# [HOW TO COMPLETE THIS TASK]
Change "Treffpunkt" to "Meetup" in every line of the entries, and give the lines back with nothing else altered.

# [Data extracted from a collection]
=== Begin Enclosure ===
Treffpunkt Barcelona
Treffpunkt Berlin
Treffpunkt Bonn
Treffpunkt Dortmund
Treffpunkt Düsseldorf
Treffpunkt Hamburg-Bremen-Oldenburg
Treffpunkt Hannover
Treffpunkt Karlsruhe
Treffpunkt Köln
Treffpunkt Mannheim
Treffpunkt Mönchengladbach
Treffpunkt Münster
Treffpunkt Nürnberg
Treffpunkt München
=== End Enclosure ===
# [RESPONSE TO THIS EXERCISE]
Meetup Barcelona
Meetup Berlin
Meetup Bonn
Meetup Dortmund
Meetup Düsseldorf
Meetup Hamburg-Bremen-Oldenburg
Meetup Hannover
Meetup Karlsruhe
Meetup Köln
Meetup Mannheim
Meetup Mönchengladbach
Meetup Münster
Meetup Nürnberg
Meetup München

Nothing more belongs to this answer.